Parenting a Special Needs Child (or any child, for that matter)
By Charisse N. Montgomery
As a new parent and a parent of a child with special needs, the past seven months have been a whirlwind of activity and emotions. My son, who was born with a congenital myopathy (muscle disease), requires quite a lot of care, and since his birth, I have received requests for advice about managing life with a child who has special needs. While I am pretty new to this and am by no means an expert, I have learned a lot from my own experiences and from those of my parents (who also parented a child with special needs) and my sister (who has a physical disability).
Be a constant optimist on behalf of your child.
Having a defeatist attitude about your child’s abilities or potential will inevitably result in less effort toward helping her/him reach that potential or build those abilities. I am constantly surprised when my son does something I didn’t know he could do, which tells me that his potential goes beyond what I know at any given moment. I am, however, a steward of that potential as his parent. I can either thwart his potential by carrying low expectations or I can encourage his growth and development beyond my own imagination. I choose the latter.
Be an occasional realist.
Dwelling on the negative aspects of where your child is at any given moment can lead to a defeatist attitude, so visit realism on occasions when it matters, while dwelling in optimism as much as possible. Evaluating where your child can go needs to go hand in hand with truly understanding where she/he is. A solid diagnosis is the first step in this process, and for many families, this step takes years and years. Getting what your child needs and doing the best job you can as a parent often involves having as much information as possible, and appropriate treatment requires a diagnosis.

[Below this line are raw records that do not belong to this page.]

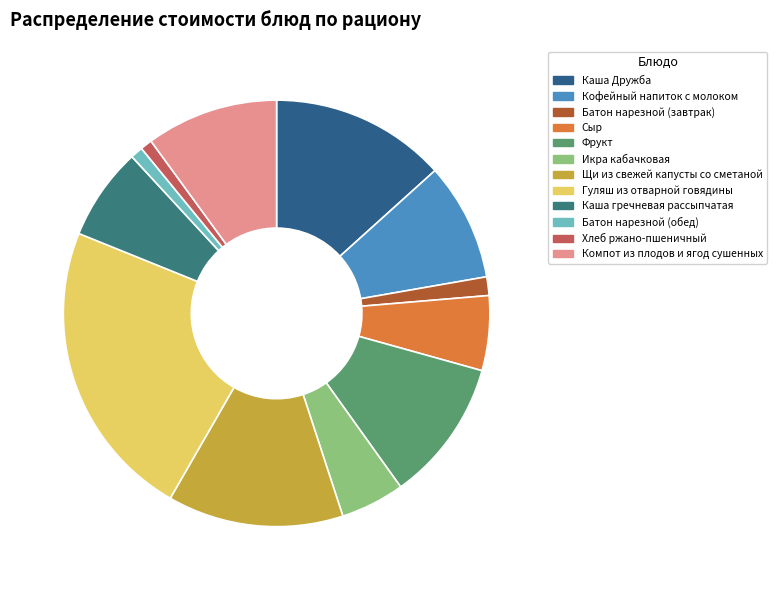

Does Гуляш из отварной говядины represent more than half of the total?

No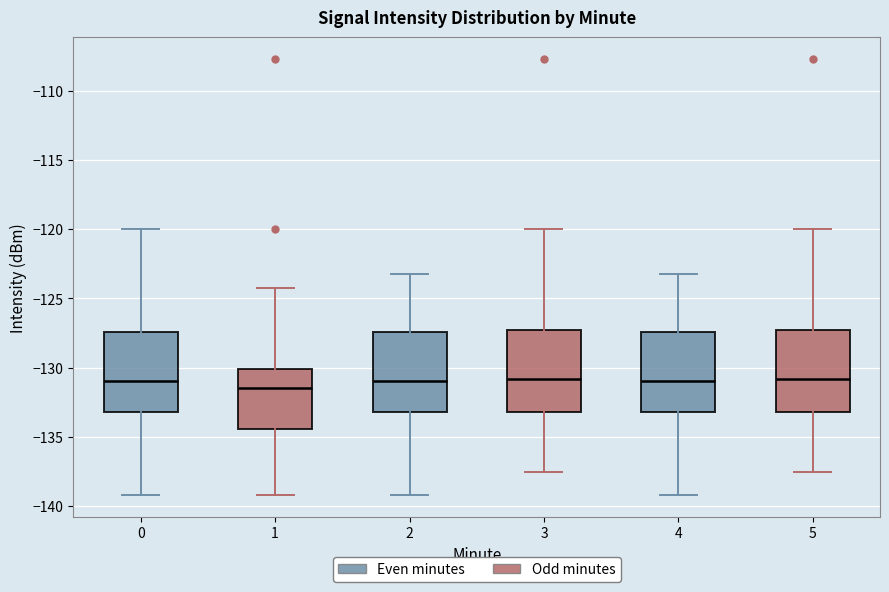

Reading left to right, transcribe this box plot: for each box, give where its median line is, the range the box spans, and where its two whiskers end, as read against the y-axis. The values are not printed on the chart, so give them approximately, as read against the axis.

0: median -131.0, box -133.0 to -127.5, whiskers -139.0 to -120.0
1: median -131.5, box -134.5 to -130.0, whiskers -139.0 to -124.0
2: median -131.0, box -133.0 to -127.5, whiskers -139.0 to -123.5
3: median -131.0, box -133.0 to -127.5, whiskers -137.5 to -120.0
4: median -131.0, box -133.0 to -127.5, whiskers -139.0 to -123.5
5: median -131.0, box -133.0 to -127.5, whiskers -137.5 to -120.0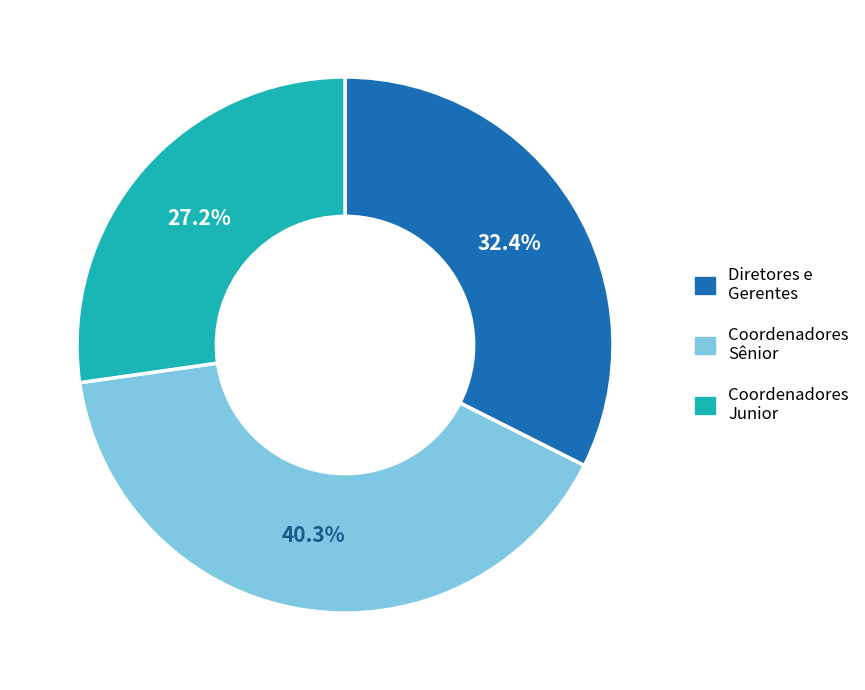

What is the ratio of the value at Coordenadores Junior to the value at Coordenadores Sênior?

0.7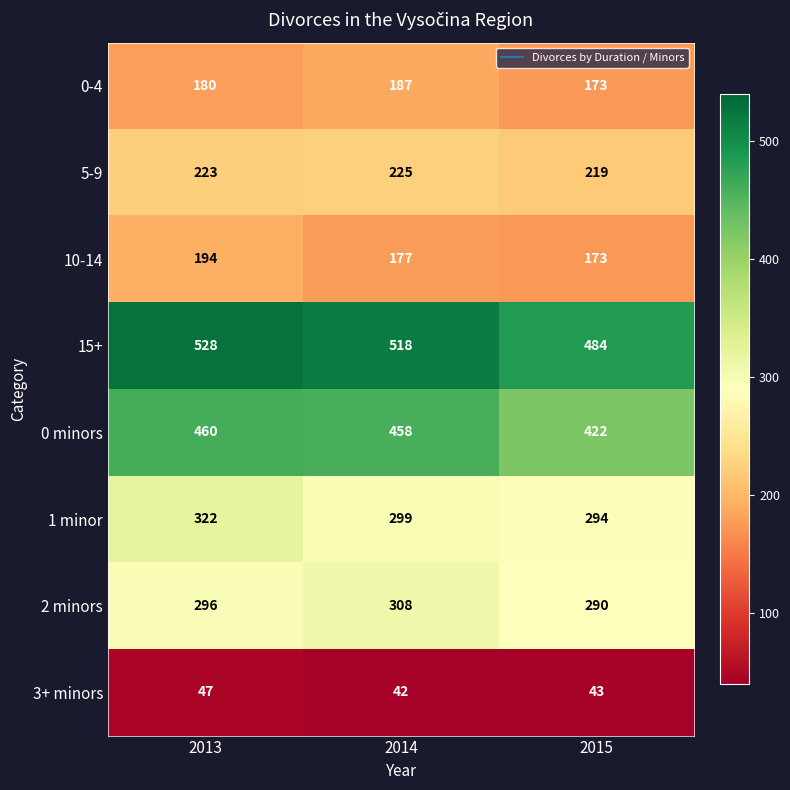

How many data points does each series have?

3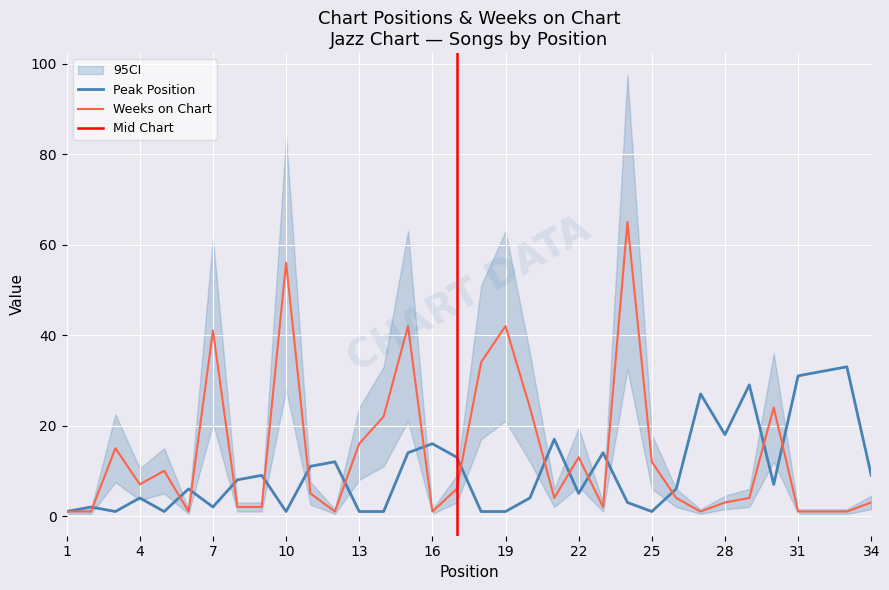

What are all the series names shown in the legend?

Peak Position, Weeks on Chart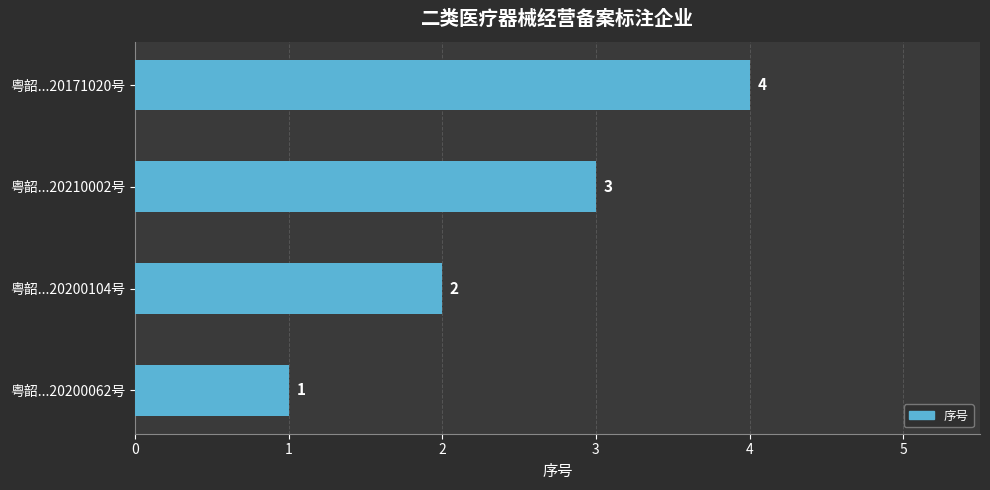

What is the sum of the values at 粤韶...20200062号 and 粤韶...20200104号?

3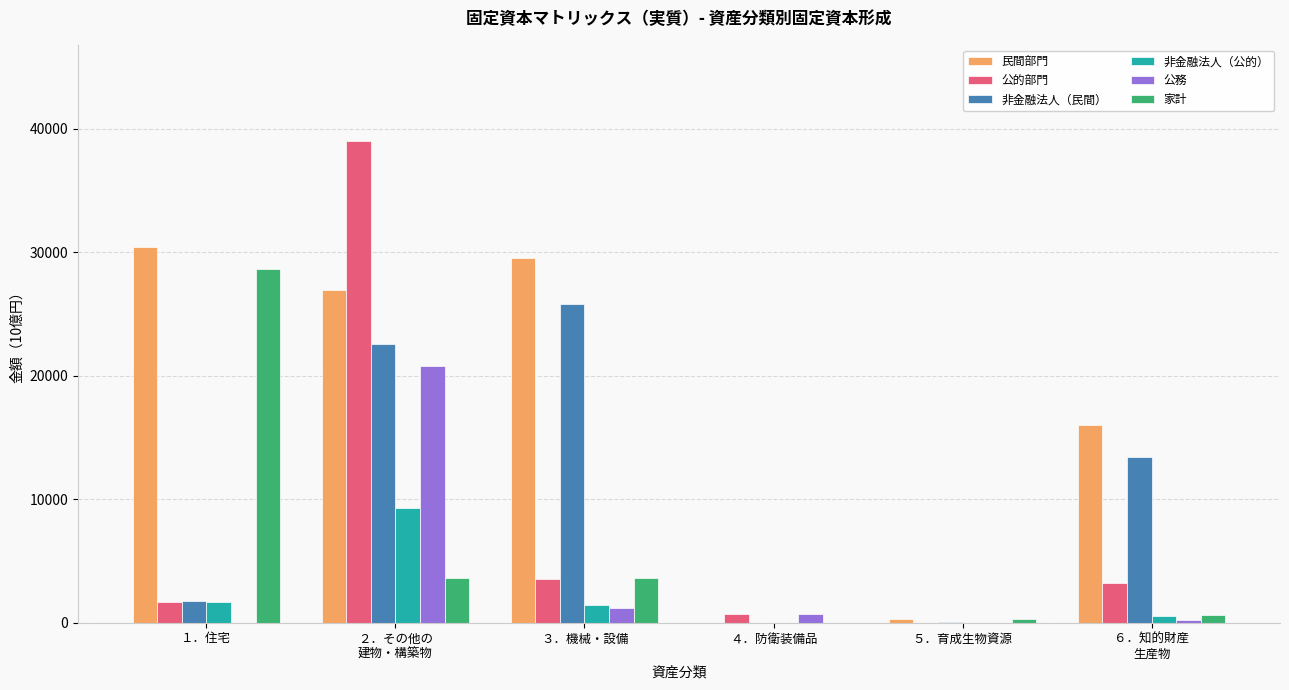

What is the total value across all series at １．住宅?

64116.4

Your plans for the future need to include both the best and worst case scenarios. For example, the optimist in me wants to believe that one day, my son will experience a normal childhood and will be running around destroying things in no time. However, the realist in me understands that his disease means that he might not be able to do that, which will influence our decisions about where to live, what type of house to buy, etc. Furthermore, being a realist involves using every resource that is currently available to help your child. My son has various therapies that he receives and many services available to children with disabilities. Research what your child needs and take advantage of every one of them. It’s not about asking for charity; it’s about harnessing every possible advantage that might benefit your child.
Get organized and equipped.
Particularly if your child has a disorder that requires lots of medical treatments and appointments, it is necessary to organize your life. Keeping track of appointments and bills and doctors’ recommendations is not easy to do when you are constantly going from specialist to doctor to therapist, but staying organized makes it less likely that you will miss something important. When my son was in the hospital, I kept thorough notes of the information I received in the doctors’ rounds each day. One day, my son was particularly irritable and his heart rate was exceptionally high, I picked up on a medication error that the doctors missed because of my notes. In addition to being organized, it is also necessary to be well equipped for whatever needs your child has. Since my son needs nurses in the home for most of the day, we installed cameras that record what happens in his room. This equipment helped us to identify nurses who weren’t up to par in caring for him. While the cameras aren’t a medical necessity, they are important to my son’s wellbeing. Being organized and equipped has helped us to remain aware of what is going on with him.
Find time for yourself.
Admittedly, I am not great at practicing what I’m preaching on this one, but it’s a work in progress. In order to have the energy and focus to give and give to your children and family, you have to give something to yourself. If you can do something for yourself every day, that’s great. For me, it’s more like once a week or twice a month, but it’s better than nothing. I take an hour and go shopping, or I take a yoga class. Whatever it is, it’s time for me to feed my own spirit and remember who I am outside of the medical situation my son is dealing with. Recharging my own batteries helps me to attend to the needs of my son and my spouse without feeling worn down.
Don’t forget to enjoy the journey.
Parenting, like life, is more about the journey than about a destination. I don’t know what the future holds for my son, but I know that I enjoy every moment I spend with him. I relish each small accomplishment he makes, and I try to give him all the love and attention that every child deserves from a parent. Time flies by so quickly that I truly don’t want to miss a thing, so I try my best not to. This beautiful, intelligent, joyful child was placed in my life for me to nurture and care for, and I appreciate him for who he is and for who I will help him to become. Parenting is more than a job; it is a calling – a calling for which we need to be fully present in order to produce something great.